Cabaret Tears
 

Director:  Lin Ching-chieh
Year: 1983
Rating: 3.0

Aka - Send in the Clowns

Coincidentally, I had been watching the Jacques Demy film The Young Girls of Rochefort just recently and Cabaret Tears brought it back to mind. Young Girls is a very joyous look at young love among a group of itinerant performers who travel from small town to small town – with a song always on their lips. At one point in Cabaret Tears a tune written by the musical composer of Young Girls, Michel Legrande, ironically plays as the performing troupe in Cabaret Tears looks back at the small town they are leaving.
 

This Cinema City production though is far removed from the romantic yearning of Jacque Demy, it is in fact a surprisingly bleak, realistic and unromantic look at a female troupe of travelling entertainers. At times it almost has a John Cassavettes dark vérité feel to it. Stuffed into the back of trucks like refuse, they travel from small town to small town across Taiwan – stopping for a few days to play at seedy run down venues – sleeping on whatever floor space is available. Like old time vaudevillians, their shows consist of dance routines, a bit of comedy that leads up to the big event of the evening - a strip show. The gawking audience is all men – looking for a minor thrill in their humdrum lives.

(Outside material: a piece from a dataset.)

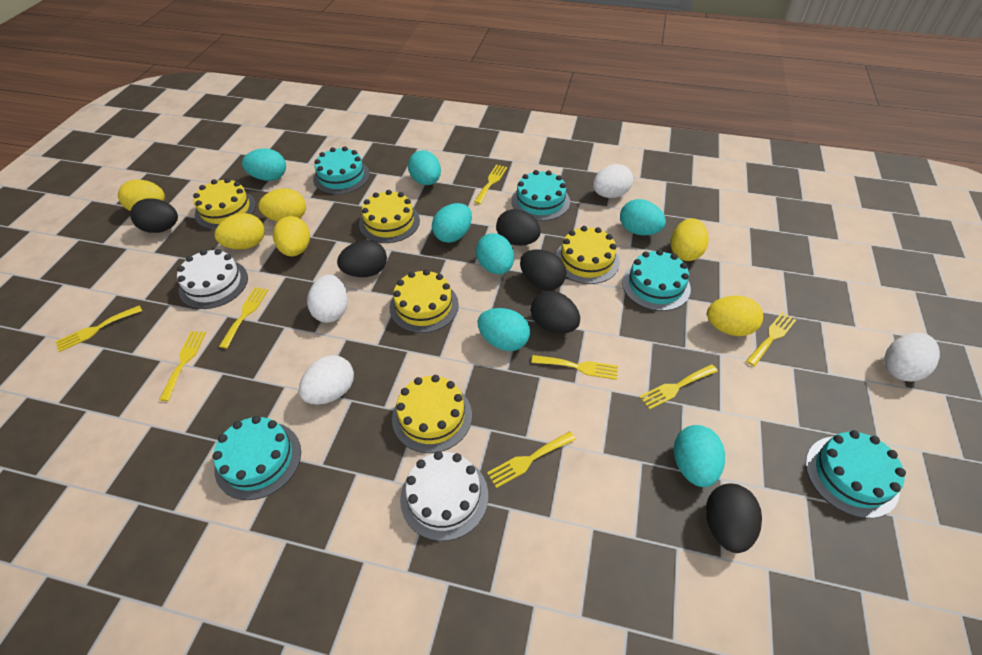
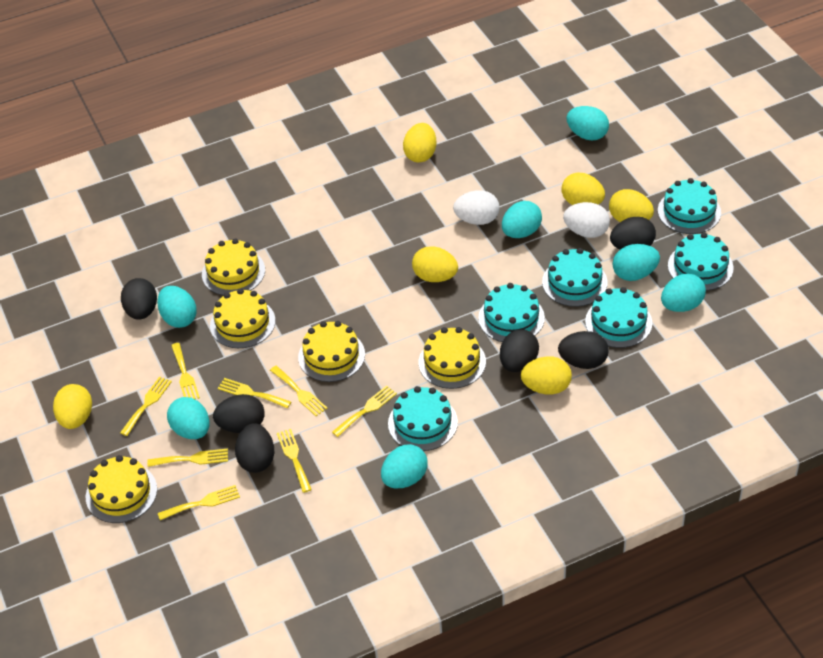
turquoise cake: [213,416,301,500] [313,147,370,194] [511,170,570,221] [622,250,691,311] [806,430,906,518] = 5 -> [388,386,458,451] [478,283,545,342] [542,248,607,307] [585,287,652,348] [658,178,721,234] [668,232,733,291] = 6
white cake: [177,249,248,309] [400,451,488,541] = 2 -> none = 0
white egg: [299,355,354,405] [307,275,348,323] [593,164,633,198] [884,333,940,382] = 4 -> [453,190,499,225] [563,202,610,238] = 2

There is no joy in this troupe – just a group of women hoping to make some money before their looks have vanished. Perhaps at one time these women had dreams of being in show business, dreams of making it to the top – but now they just grind out one day after another. Days are filled with internal acrimony and gossip, the nights with the show – and after the show perhaps they have to perform a “favor” for the theater owner.

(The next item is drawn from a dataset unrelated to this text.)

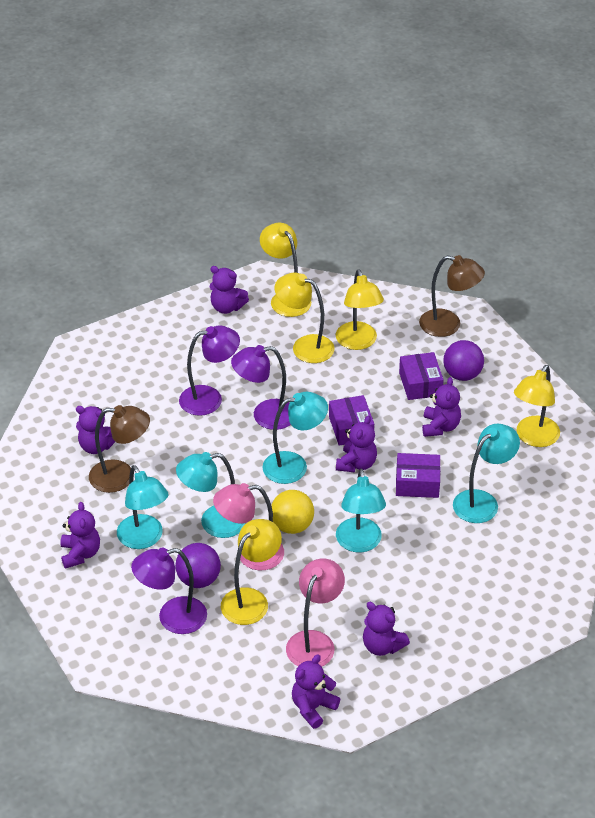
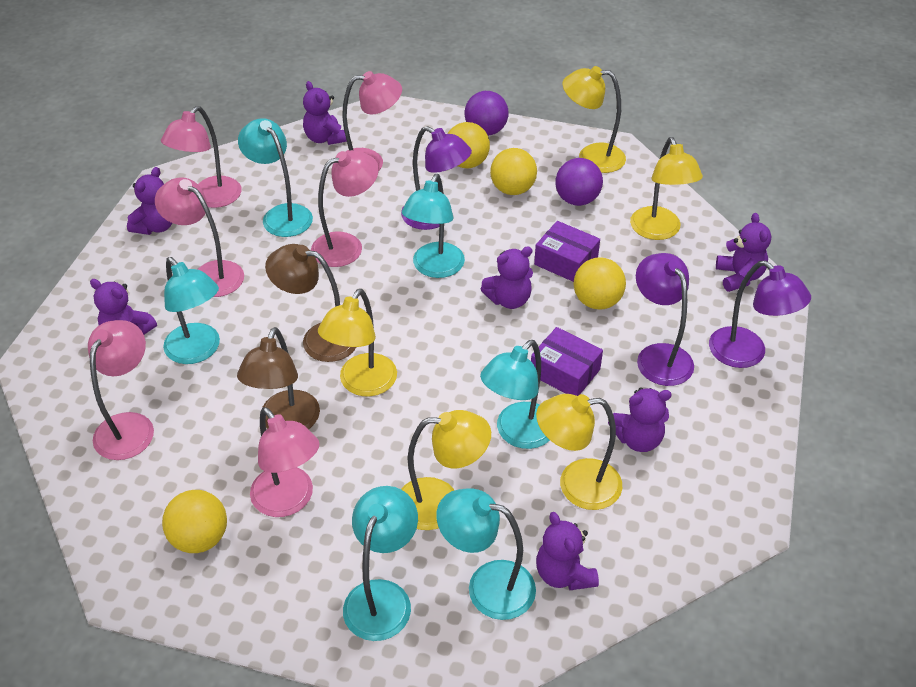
pink lamp: [213,483,284,570] [286,559,345,667] = 2 -> [88,320,154,460] [155,177,244,297] [161,106,241,208] [250,407,320,517] [311,150,379,267] [342,71,402,170] = 6
purple box: [329,395,374,446] [396,453,441,498] [399,352,444,400] = 3 -> [531,327,603,396] [534,221,600,282] = 2
turquoise lamp: [117,465,169,549] [176,452,246,538] [262,392,328,484] [336,469,386,553] [453,424,520,523] = 5 -> [163,257,220,364] [238,118,313,237] [343,486,418,641] [402,174,465,278] [436,488,536,620] [480,340,550,449] = 6
yellow ball: [271,490,314,534] = 1 -> [162,490,227,553] [448,122,490,168] [490,148,537,195] [574,257,626,310] = 4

Kung fu veteran Ku Feng runs the troupe and among the women is Sylvia Chang. Sylvia’s older sister (Chang Hsiao-yen) has brought her into the business and is pushing her into bigger and better roles – the solo dancer – but as Sylvia looks around her at the crumbling sad lives of the women, all she wants to do is get out. But her sibling loyalty makes this a difficult choice to make.

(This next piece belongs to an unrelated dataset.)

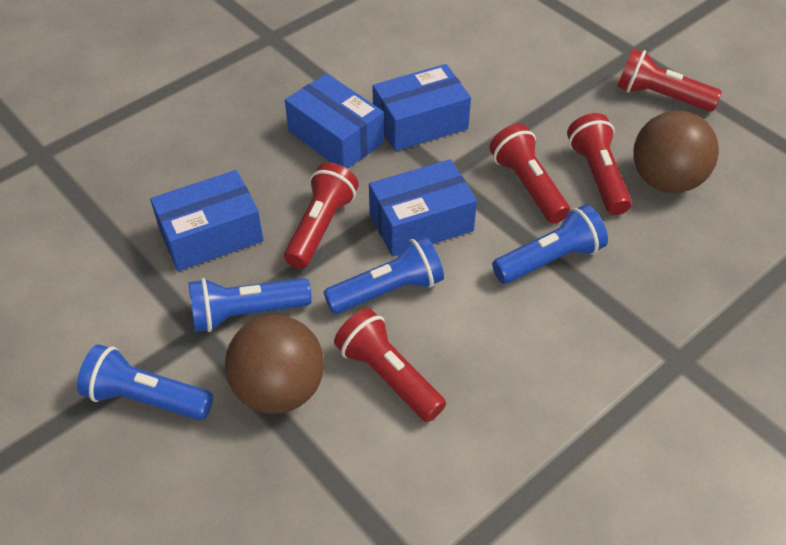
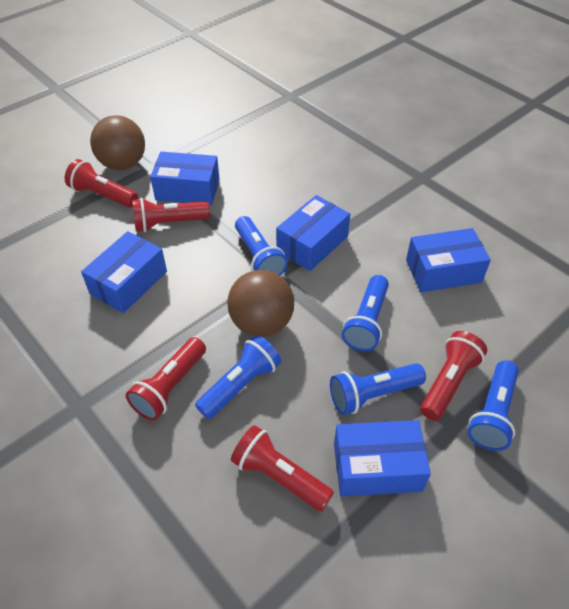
blue box: [150,170,263,271] [285,73,384,169] [369,159,477,256] [372,64,471,151] = 4 -> [81,231,167,313] [150,152,220,205] [276,195,350,271] [334,420,431,497] [406,228,491,292] = 5
blue flashlight: [77,344,213,421] [188,278,312,332] [323,236,444,314] [492,204,608,284] = 4 -> [195,335,281,419] [235,216,288,276] [330,363,426,415] [342,275,389,351] [468,360,519,451] = 5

Though a part of you has to respect such an unyieldingly realistic film – no star is born here sort of material – the continuously downbeat story and the constant loud tirades of the older sister make it heavy and eventually unpleasant going. As a side note – here is yet another famous and highly respected Hong Kong actress (Sylvia) involved in a mud-wrestling match – the other being of course Maggie Cheung in Paper Marriage. Sylvia – a terrific singer with all her other talents – also performs two songs.